▸ **Exercise objective**:
Look for "website" in every line of the listing. Copy the lines that have it.

[Records for this exercise — start]

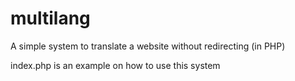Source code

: # multilang
A simple system to translate a website without redirecting (in PHP)

index.php is an example on how to use this system
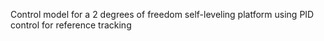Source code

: Control model for a 2 degrees of freedom self-leveling platform using PID control for reference tracking

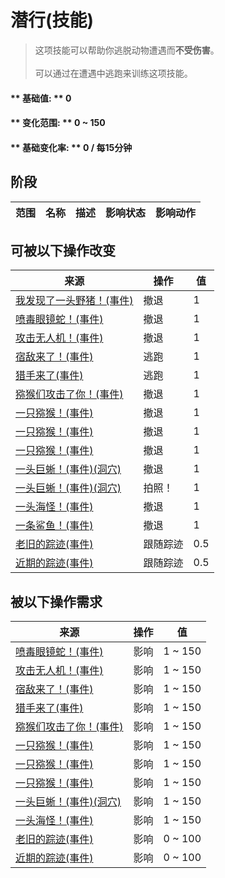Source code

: # 潜行(技能)  
> 这项技能可以帮助你逃脱动物遭遇而<b>不受伤害</b>。<br><br>可以通过在遭遇中逃跑来训练这项技能。  
  
#### ** 基础值: ** 0   
#### ** 变化范围: ** 0 ~ 150  
#### ** 基础变化率: ** 0 / 每15分钟  
## 阶段  
范围  |  名称  |  描述  |  影响状态  |  影响动作  
----  |  ----  |  ----  |  ----  |  ----  
## 可被以下操作改变  
来源  |  操作  |  值  
----  |  ----  |  ----  
[我发现了一头野猪！(事件)](Event_BoarFight.md)  |  撤退  |  1  
[喷毒眼镜蛇！(事件)](Event_CobraFight.md)  |  撤退  |  1  
[攻击无人机！(事件)](Event_DroneFight.md)  |  撤退  |  1  
[宿敌来了！(事件)](Event_EnemyFight.md)  |  逃跑  |  1  
[猎手来了(事件)](Event_HunterFight.md)  |  逃跑  |  1  
[猕猴们攻击了你！(事件)](Event_MacaqueDenFight.md)  |  撤退  |  1  
[一只猕猴！(事件)](Event_MacaqueFight.md)  |  撤退  |  1  
[一只猕猴！(事件)](Event_MacaqueFightRaid.md)  |  撤退  |  1  
[一只猕猴！(事件)](Event_MacaqueUndeadFight.md)  |  撤退  |  1  
[一头巨蜥！(事件)(洞穴)](Event_MonitorFight.md)  |  撤退  |  1  
[一头巨蜥！(事件)(洞穴)](Event_MonitorFight.md)  |  拍照！  |  1  
[一头海怪！(事件)](Event_SeahoundFight.md)  |  撤退  |  1  
[一条鲨鱼！(事件)](Event_SharkFight.md)  |  撤退  |  1  
[老旧的踪迹(事件)](Event_BoarTrailOld.md)  |  跟随踪迹  |  0.5  
[近期的踪迹(事件)](Event_BoarTrailRecent.md)  |  跟随踪迹  |  0.5  
## 被以下操作需求  
来源  |  操作  |  值  
----  |  ----  |  ----  
[喷毒眼镜蛇！(事件)](Event_CobraFight.md)  |  影响  |  1 ~ 150  
[攻击无人机！(事件)](Event_DroneFight.md)  |  影响  |  1 ~ 150  
[宿敌来了！(事件)](Event_EnemyFight.md)  |  影响  |  1 ~ 150  
[猎手来了(事件)](Event_HunterFight.md)  |  影响  |  1 ~ 150  
[猕猴们攻击了你！(事件)](Event_MacaqueDenFight.md)  |  影响  |  1 ~ 150  
[一只猕猴！(事件)](Event_MacaqueFight.md)  |  影响  |  1 ~ 150  
[一只猕猴！(事件)](Event_MacaqueFightRaid.md)  |  影响  |  1 ~ 150  
[一只猕猴！(事件)](Event_MacaqueUndeadFight.md)  |  影响  |  1 ~ 150  
[一头巨蜥！(事件)(洞穴)](Event_MonitorFight.md)  |  影响  |  1 ~ 150  
[一头海怪！(事件)](Event_SeahoundFight.md)  |  影响  |  1 ~ 150  
[老旧的踪迹(事件)](Event_BoarTrailOld.md)  |  影响  |  0 ~ 100  
[近期的踪迹(事件)](Event_BoarTrailRecent.md)  |  影响  |  0 ~ 100  


<script>document.title="潜行(技能) - 卡牌生存百科 Card Survival Wiki";</script>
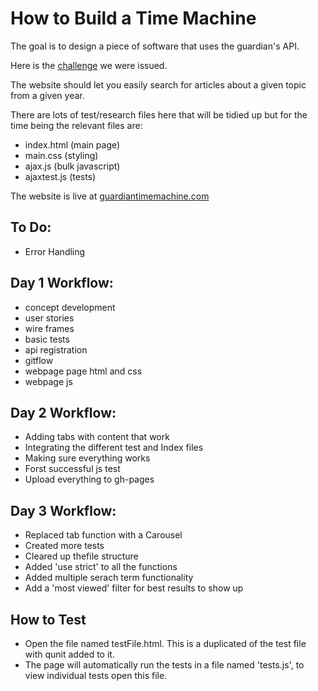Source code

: # How to Build a Time Machine

The goal is to design a piece of software that uses the guardian's API. 

Here is the [challenge](https://github.com/foundersandcoders/fac5/blob/master/week2/assignment.md) we were issued.

The website should let you easily search for articles about a given topic from a given year.

There are lots of test/research files here that will be tidied up but for the time being the relevant files are:
+ index.html (main page)
+ main.css (styling)
+ ajax.js (bulk javascript)
+ ajaxtest.js (tests)

The website is live at [guardiantimemachine.com](http://jmnr.github.io/api/)

## To Do:

+ Error Handling


## Day 1 Workflow:

+ concept development
+ user stories
+ wire frames
+ basic tests
+ api registration
+ gitflow
+ webpage page html and css
+ webpage js

## Day 2 Workflow:

+ Adding tabs with content that work
+ Integrating the different test and Index files
+ Making sure everything works
+ Forst successful js test
+ Upload everything to gh-pages

## Day 3 Workflow:

+ Replaced tab function with a Carousel
+ Created more tests
+ Cleared up thefile structure
+ Added 'use strict' to all the functions
+ Added multiple serach term functionality
+ Add a 'most viewed' filter for best results to show up

## How to Test

+ Open the file named testFile.html. This is a duplicated of the test file with qunit added to it.
+ The page will automatically run the tests in a file named 'tests.js', to view individual tests open this file.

[Records for this exercise — finish]

▸ **Solution for this task**:
A simple system to translate a website without redirecting (in PHP)
The website should let you easily search for articles about a given topic from a given year.
The website is live at [guardiantimemachine.com](http://jmnr.github.io/api/)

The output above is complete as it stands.